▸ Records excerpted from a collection

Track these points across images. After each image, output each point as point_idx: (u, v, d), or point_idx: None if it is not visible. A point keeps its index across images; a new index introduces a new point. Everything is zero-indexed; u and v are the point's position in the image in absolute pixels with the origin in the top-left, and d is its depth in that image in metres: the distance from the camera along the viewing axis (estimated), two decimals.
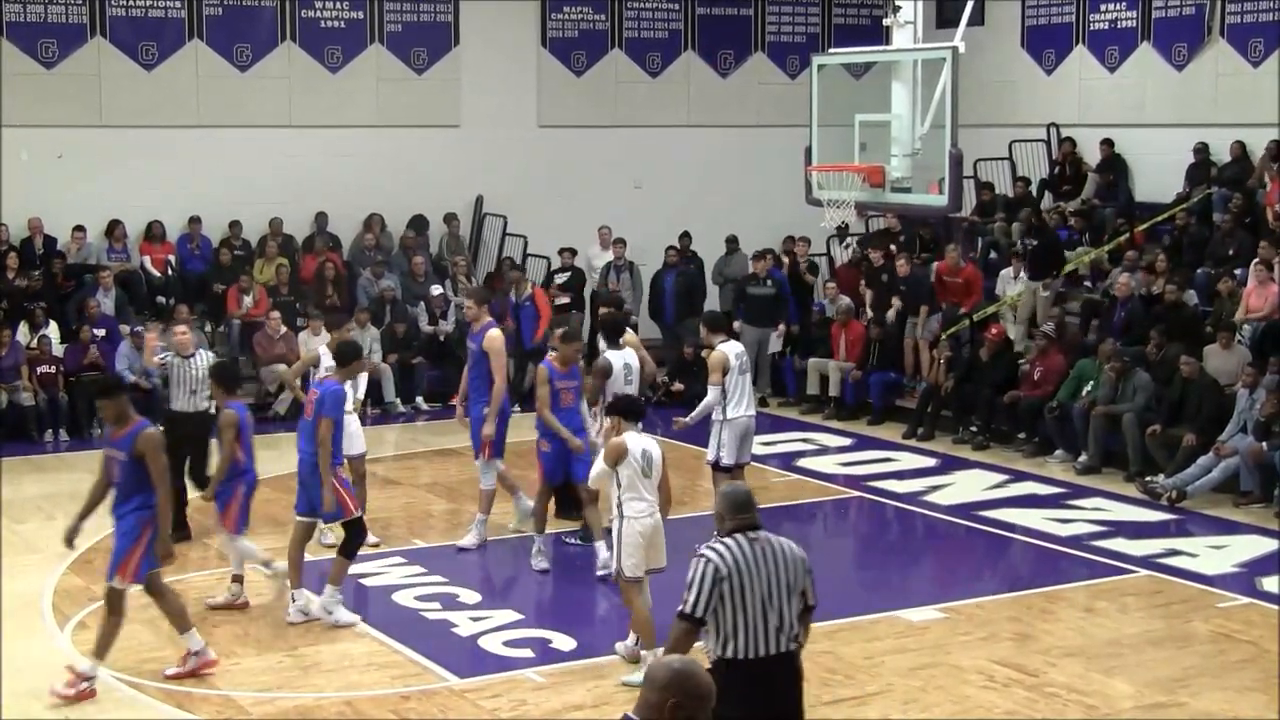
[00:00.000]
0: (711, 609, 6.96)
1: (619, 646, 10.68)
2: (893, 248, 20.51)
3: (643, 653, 10.22)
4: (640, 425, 10.46)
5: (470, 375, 13.61)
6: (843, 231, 21.57)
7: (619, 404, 10.78)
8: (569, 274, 21.79)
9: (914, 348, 19.62)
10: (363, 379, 14.17)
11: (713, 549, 7.06)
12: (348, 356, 12.01)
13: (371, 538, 13.61)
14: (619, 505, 10.22)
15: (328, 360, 13.57)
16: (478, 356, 13.35)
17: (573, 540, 13.66)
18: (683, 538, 13.89)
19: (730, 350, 13.27)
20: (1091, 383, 16.94)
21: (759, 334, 20.39)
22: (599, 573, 12.39)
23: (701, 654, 6.86)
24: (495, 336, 13.34)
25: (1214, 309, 17.79)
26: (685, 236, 22.54)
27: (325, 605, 11.50)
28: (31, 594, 12.09)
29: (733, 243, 22.41)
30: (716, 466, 13.22)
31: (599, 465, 10.36)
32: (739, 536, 7.10)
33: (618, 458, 10.17)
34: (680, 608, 7.04)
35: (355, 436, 13.54)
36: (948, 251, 19.83)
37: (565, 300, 21.64)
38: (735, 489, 7.48)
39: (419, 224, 22.16)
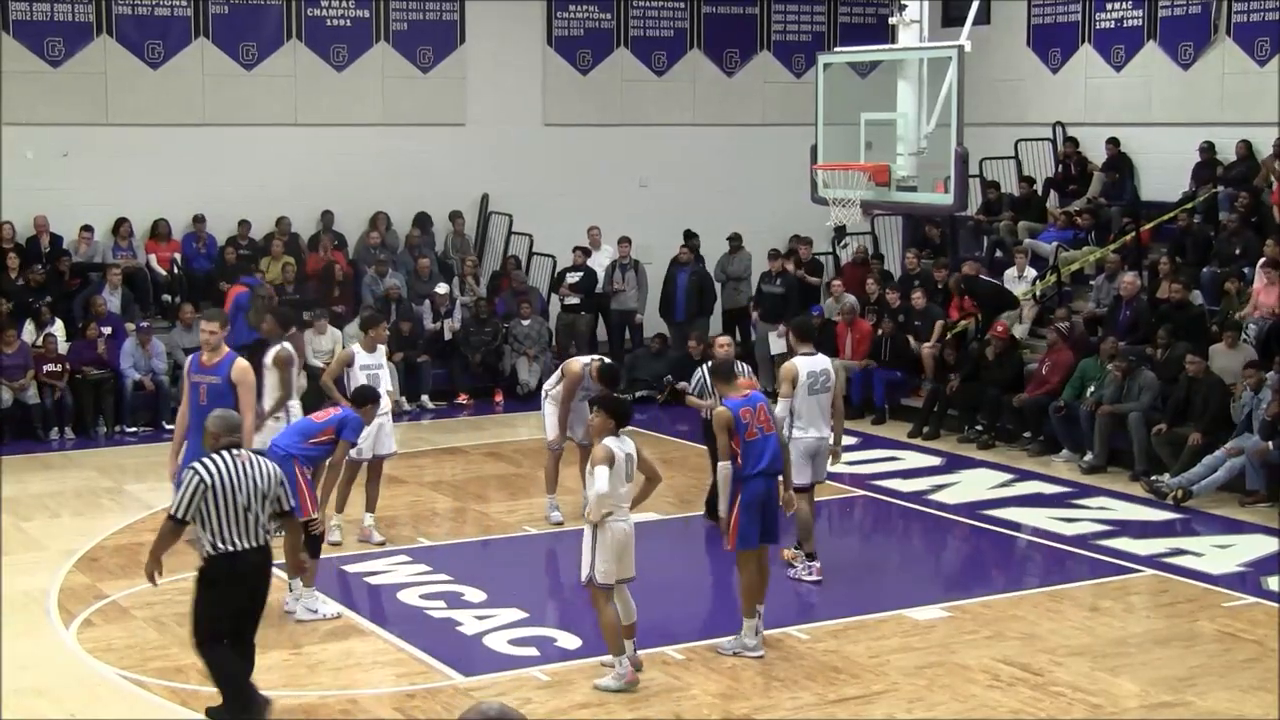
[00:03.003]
0: (197, 511, 8.76)
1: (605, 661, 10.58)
2: (915, 282, 20.41)
3: (614, 659, 10.14)
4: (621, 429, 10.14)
5: (194, 415, 11.60)
6: (840, 232, 21.59)
7: (609, 405, 10.30)
8: (582, 274, 21.79)
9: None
10: (390, 376, 14.20)
11: (201, 463, 8.86)
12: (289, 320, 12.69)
13: (376, 536, 13.65)
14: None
15: (363, 359, 13.63)
16: (221, 390, 11.52)
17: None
18: (687, 537, 13.99)
19: (804, 365, 12.42)
20: (1094, 383, 16.94)
21: (766, 330, 20.71)
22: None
23: None
24: (245, 367, 11.76)
25: (1220, 308, 17.79)
26: (692, 236, 22.53)
27: (307, 606, 11.53)
28: (36, 591, 12.10)
29: (735, 240, 22.40)
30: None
31: (602, 470, 9.88)
32: (224, 453, 8.90)
33: (612, 462, 9.93)
34: (169, 511, 8.90)
35: (387, 437, 13.58)
36: (965, 268, 19.87)
37: (575, 300, 21.65)
38: (228, 415, 9.30)
39: (423, 221, 22.16)
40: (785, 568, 12.42)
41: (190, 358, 12.26)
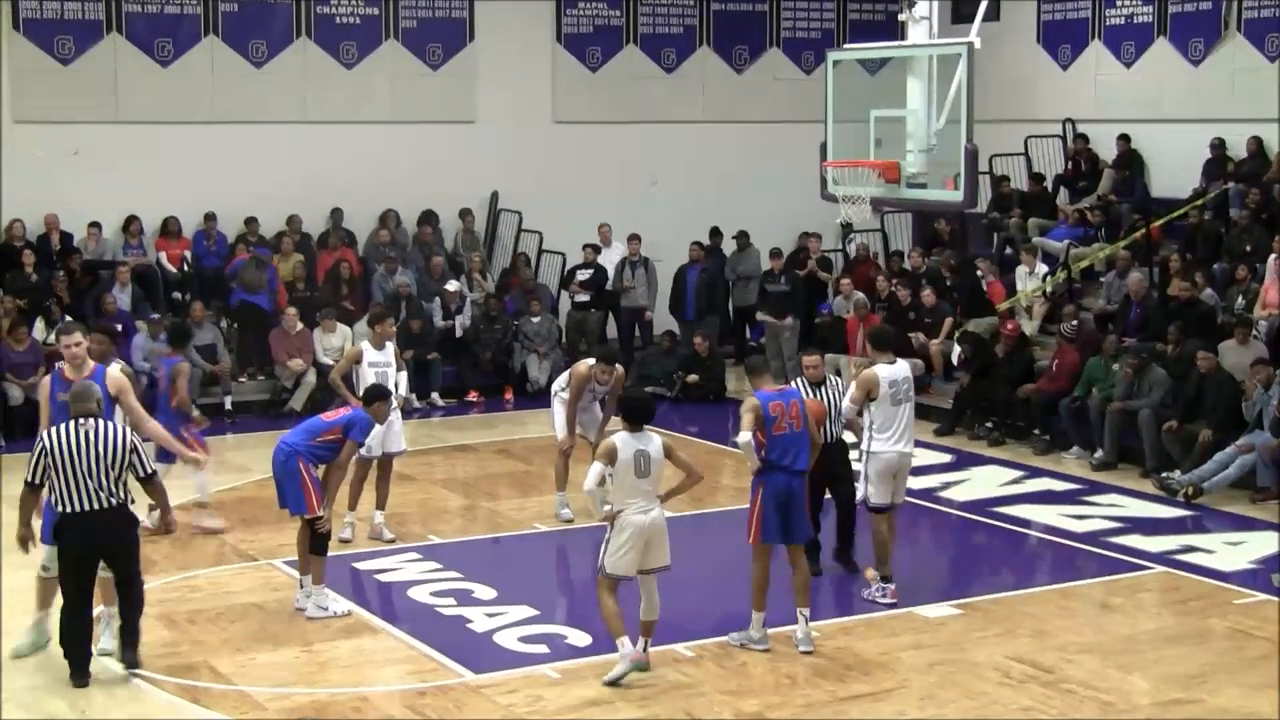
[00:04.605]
0: (48, 477, 9.70)
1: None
2: (923, 280, 20.36)
3: (617, 642, 10.21)
4: (642, 427, 10.24)
5: None
6: (847, 228, 21.58)
7: (621, 405, 10.67)
8: (592, 271, 21.79)
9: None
10: (403, 375, 14.21)
11: (47, 433, 9.80)
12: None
13: (387, 533, 13.66)
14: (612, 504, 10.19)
15: (371, 356, 13.65)
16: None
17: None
18: (699, 535, 13.99)
19: (885, 373, 11.86)
20: (1099, 383, 16.92)
21: (775, 327, 20.69)
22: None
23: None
24: (117, 375, 10.91)
25: (1227, 304, 17.78)
26: (717, 234, 22.61)
27: (318, 604, 11.57)
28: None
29: (743, 238, 22.41)
30: (865, 505, 12.01)
31: (595, 466, 10.22)
32: (70, 423, 9.76)
33: (610, 459, 10.09)
34: (24, 478, 9.80)
35: (397, 434, 13.59)
36: (978, 264, 19.85)
37: (585, 298, 21.64)
38: (81, 385, 10.06)
39: (429, 219, 22.15)
40: (862, 586, 12.20)
41: (49, 376, 11.08)
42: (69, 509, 9.79)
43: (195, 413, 14.09)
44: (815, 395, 12.14)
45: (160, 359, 15.23)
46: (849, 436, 12.60)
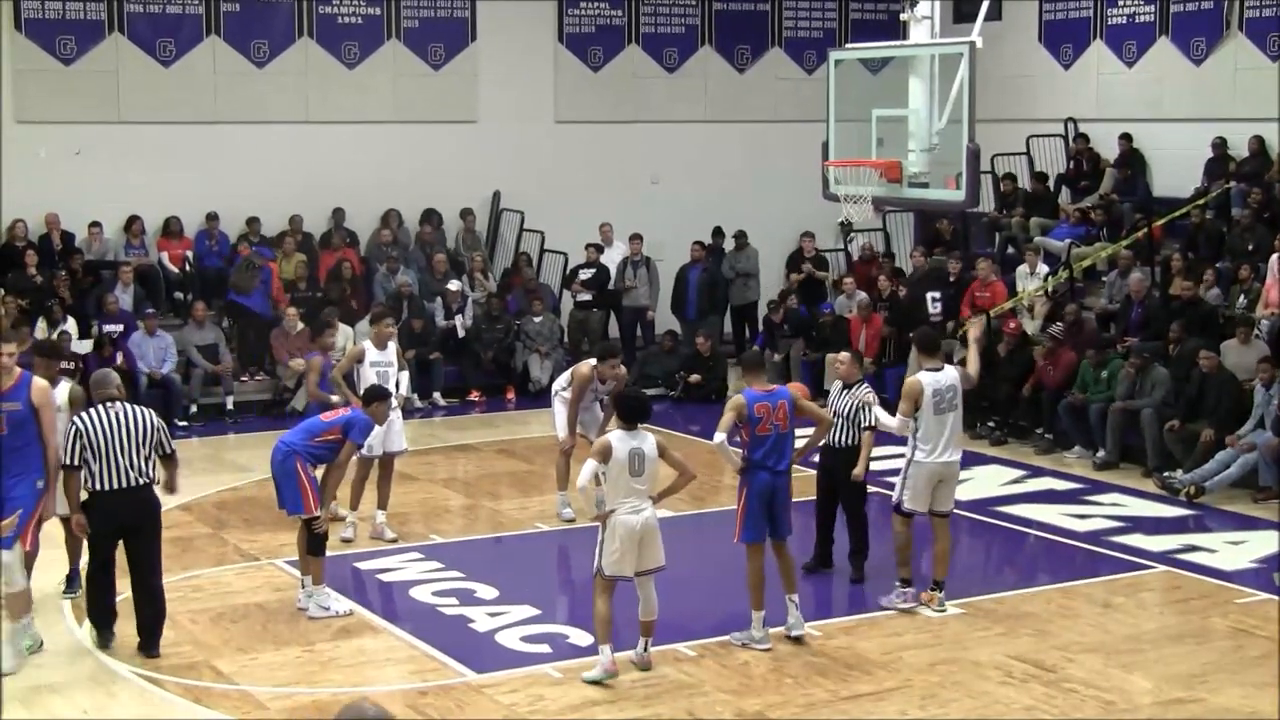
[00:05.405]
0: (83, 457, 10.18)
1: (631, 655, 10.55)
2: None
3: (599, 648, 10.23)
4: (637, 426, 10.28)
5: (5, 442, 10.29)
6: (846, 227, 21.57)
7: (617, 402, 10.73)
8: (594, 270, 21.79)
9: None
10: (404, 375, 14.22)
11: (79, 417, 10.33)
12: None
13: (389, 533, 13.67)
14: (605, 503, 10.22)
15: (373, 355, 13.67)
16: (23, 417, 10.29)
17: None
18: (699, 535, 13.99)
19: (930, 380, 11.47)
20: (1090, 388, 16.92)
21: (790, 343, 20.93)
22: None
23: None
24: (44, 387, 10.50)
25: (1229, 303, 17.78)
26: (720, 234, 22.65)
27: (319, 604, 11.58)
28: (50, 589, 12.09)
29: (741, 237, 22.42)
30: (897, 509, 11.80)
31: (589, 463, 10.20)
32: (100, 406, 10.35)
33: (604, 456, 10.10)
34: (62, 462, 10.23)
35: (398, 434, 13.58)
36: (980, 264, 19.83)
37: (587, 297, 21.64)
38: (102, 373, 10.70)
39: (431, 218, 22.15)
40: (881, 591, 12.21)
41: None
42: (103, 487, 10.29)
43: (335, 397, 13.94)
44: (846, 394, 12.28)
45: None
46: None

▸ YOUR OBJECTIVE
Without including any picture, print all of the entries above exactly.

▸ RESPONSE BELOW
Track these points across images. After each image, output each point as point_idx: (u, v, d), or point_idx: None if it is not visible. A point keeps its index across images; a new index introduces a new point. Everything is zero-indexed; u and v are the point's position in the image in absolute pixels with the origin in the top-left, and d is its depth in that image in metres: the distance from the camera along the viewing axis (estimated), two decimals.
[00:00.000]
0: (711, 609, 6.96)
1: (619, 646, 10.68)
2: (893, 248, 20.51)
3: (643, 653, 10.22)
4: (640, 425, 10.46)
5: (470, 375, 13.61)
6: (843, 231, 21.57)
7: (619, 404, 10.78)
8: (569, 274, 21.79)
9: (914, 348, 19.62)
10: (363, 379, 14.17)
11: (713, 549, 7.06)
12: (348, 356, 12.01)
13: (371, 538, 13.61)
14: (619, 505, 10.22)
15: (328, 360, 13.57)
16: (478, 356, 13.35)
17: (573, 540, 13.66)
18: (683, 538, 13.89)
19: (730, 350, 13.27)
20: (1091, 383, 16.94)
21: (759, 334, 20.39)
22: (599, 573, 12.39)
23: (701, 654, 6.86)
24: (495, 336, 13.34)
25: (1214, 309, 17.79)
26: (685, 236, 22.54)
27: (325, 605, 11.50)
28: (31, 594, 12.09)
29: (733, 243, 22.41)
30: (716, 466, 13.22)
31: (599, 465, 10.36)
32: (739, 536, 7.10)
33: (618, 458, 10.17)
34: (680, 608, 7.04)
35: (355, 436, 13.54)
36: (948, 251, 19.83)
37: (565, 300, 21.64)
38: (735, 489, 7.48)
39: (419, 224, 22.16)
[00:03.003]
0: (197, 511, 8.76)
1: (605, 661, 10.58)
2: (915, 282, 20.41)
3: (614, 659, 10.14)
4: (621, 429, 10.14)
5: (194, 415, 11.60)
6: (840, 232, 21.59)
7: (609, 405, 10.30)
8: (582, 274, 21.79)
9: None
10: (390, 376, 14.20)
11: (201, 463, 8.86)
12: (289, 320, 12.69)
13: (376, 536, 13.65)
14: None
15: (363, 359, 13.63)
16: (221, 390, 11.52)
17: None
18: (687, 537, 13.99)
19: (804, 365, 12.42)
20: (1094, 383, 16.94)
21: (766, 330, 20.71)
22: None
23: None
24: (245, 367, 11.76)
25: (1220, 308, 17.79)
26: (692, 236, 22.53)
27: (307, 606, 11.53)
28: (36, 591, 12.10)
29: (735, 240, 22.40)
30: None
31: (602, 470, 9.88)
32: (224, 453, 8.90)
33: (612, 462, 9.93)
34: (169, 511, 8.90)
35: (387, 437, 13.58)
36: (965, 268, 19.87)
37: (575, 300, 21.65)
38: (228, 415, 9.30)
39: (423, 221, 22.16)
40: (785, 568, 12.42)
41: (190, 358, 12.26)
[00:04.605]
0: (48, 477, 9.70)
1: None
2: (923, 280, 20.36)
3: (617, 642, 10.21)
4: (642, 427, 10.24)
5: None
6: (847, 228, 21.58)
7: (621, 405, 10.67)
8: (592, 271, 21.79)
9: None
10: (403, 375, 14.21)
11: (47, 433, 9.80)
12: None
13: (387, 533, 13.66)
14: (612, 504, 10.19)
15: (371, 356, 13.65)
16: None
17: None
18: (699, 535, 13.99)
19: (885, 373, 11.86)
20: (1099, 383, 16.92)
21: (775, 327, 20.69)
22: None
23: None
24: (117, 375, 10.91)
25: (1227, 304, 17.78)
26: (717, 234, 22.61)
27: (318, 604, 11.57)
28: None
29: (743, 238, 22.41)
30: (865, 505, 12.01)
31: (595, 466, 10.22)
32: (70, 423, 9.76)
33: (610, 459, 10.09)
34: (24, 478, 9.80)
35: (397, 434, 13.59)
36: (978, 264, 19.85)
37: (585, 298, 21.64)
38: (81, 385, 10.06)
39: (429, 219, 22.15)
40: (862, 586, 12.20)
41: (49, 376, 11.08)
42: (69, 509, 9.79)
43: (195, 413, 14.09)
44: (815, 395, 12.14)
45: (160, 359, 15.23)
46: (849, 436, 12.60)
[00:05.405]
0: (83, 457, 10.18)
1: (631, 655, 10.55)
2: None
3: (599, 648, 10.23)
4: (637, 426, 10.28)
5: (5, 442, 10.29)
6: (846, 227, 21.57)
7: (617, 402, 10.73)
8: (594, 270, 21.79)
9: None
10: (404, 375, 14.22)
11: (79, 417, 10.33)
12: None
13: (389, 533, 13.67)
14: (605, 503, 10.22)
15: (373, 355, 13.67)
16: (23, 417, 10.29)
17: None
18: (699, 535, 13.99)
19: (930, 380, 11.47)
20: (1090, 388, 16.92)
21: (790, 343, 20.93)
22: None
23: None
24: (44, 387, 10.50)
25: (1229, 303, 17.78)
26: (720, 234, 22.65)
27: (319, 604, 11.58)
28: (50, 589, 12.09)
29: (741, 237, 22.42)
30: (897, 509, 11.80)
31: (589, 463, 10.20)
32: (100, 406, 10.35)
33: (604, 456, 10.10)
34: (62, 462, 10.23)
35: (398, 434, 13.58)
36: (980, 264, 19.83)
37: (587, 297, 21.64)
38: (102, 373, 10.70)
39: (431, 218, 22.15)
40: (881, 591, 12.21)
41: None
42: (103, 487, 10.29)
43: (335, 397, 13.94)
44: (846, 394, 12.28)
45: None
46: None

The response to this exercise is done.